Way Walkers: Tangled Paths by J Leigh.

Stars: 2.5 out of 5

 

I really wanted to like this book, I promise. It had a really interesting world I was dying to explore. It had so much potential, that with the underdog hero on a quest to find his place in the world…

 

Unfortunately, even with all those things going for it, this book fell flat to me. I finished it, but I had to force myself to do so, and if it wasn’t an advanced reader copy I was reading for a review, I would have dropped it.

 

You see, despite all the potential the story was just so… boring.

 

The protagonist rages against prejudice and how his compatriots see him, but he does it in a very subdued, passive kind of way. And it’s hard to sympathize with him too much because despite some mistreatments, he is still the Crown Prince and Heir to the Throne. Then he sets off on this journey to discover his destiny and his place in the world, but his attitude towards this whole deal is so lukewarm that it doesn’t touch the reader either. If Jathen doesn’t really care much about his travels, why should the reader care?

 

I think the reason for my inability to empathize with the protagonist is the lack of stakes. There are no driving forces in Jathen’s life that push him to do what he does. Yes, his position as Heir is threatened, but it’s never a life or death situation. Besides, he himself isn’t even sure if he wants to sit on the throne someday. So him leaving on that journey is more of a spur of the moment decision than a need. And this lack of urgency, this lack of personal stakes, is what kills this story for me.

 

That and just how uninterested in the world Jathen seems to be. He is given a book that might contain major clues as to who his father might have been, yet he barely skims it when he gets bored. He is given a puzzle but doesn’t give it more than a passing glance and doesn’t even dig deeper when the solution seems too easy. He passes by cities and people with only passing curiosity for anything that isn’t architectural.

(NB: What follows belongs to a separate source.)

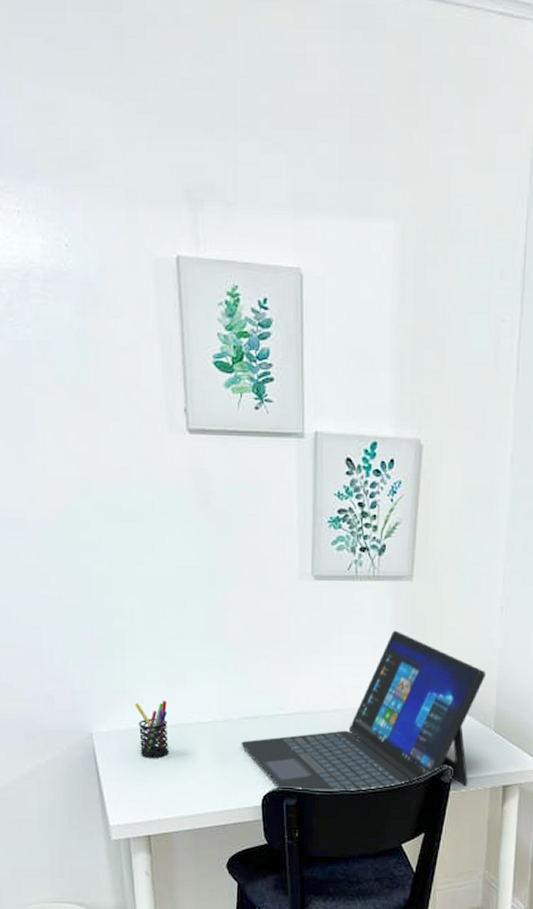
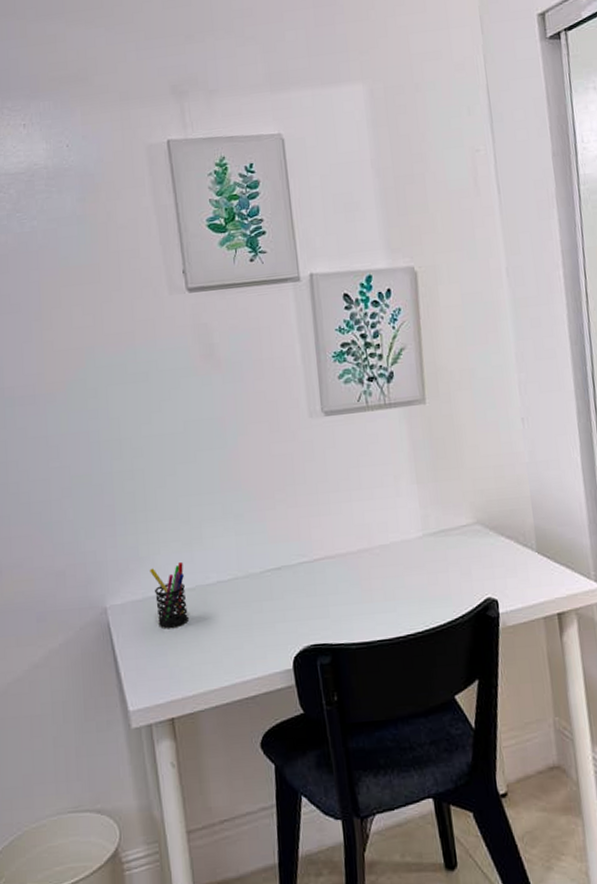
laptop: present [241,630,487,791] -> none [265,456,518,645]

It’s hard to care about a world and companions that the protagonist doesn’t care about himself.

 

My other problem with this book is that the dialogues seem overly long but actually rather uninformative. By the end of the book I had the feeling that everyone knew who Jathen really was, but nobody would actually tell him anything. They alluded, they spoke in riddles, but never actually gave him and the reader anything. It works alright in the first part of the book, but it gets old really fast. And gets really frustrating when none of those questions were answered by the end of the book. I get it that it’s the first in a series, but even then the reader needed some resolution after sticking with the story for almost 500 pages.

 

That’s the final problem I have with this book. It’s too long. Oh, I have read books that were 500 and even 1000 pages long (Songs of Ice and Fire comes to mind) and didn’t even see the time fly by because every page kept me immerged in the story. Unfortunately, this is not the case with Way Walkers. I feel like the book could have been cut in half without any harm to the story. There is a lot of exposition and infodump disguised as dialogue between Jathen and different characters which made Jathen seem very ignorant of the world he lives in. Surely the Heir to the Tazu throne would have had classes on history, politics and customs of the different nations he would have to interact with? That makes the explanations sound even more tedious because the readers know they are for their benefit only.

 

All this to say that I was disappointed in this book. It had such potential and the world truly seems rich in history and substance. Unfortunately, I don’t feel the desire to drudge through the next book to find out more about it though.

 

PS. I received an advanced reader copy of this book via NetGalley in exchange for an honest review.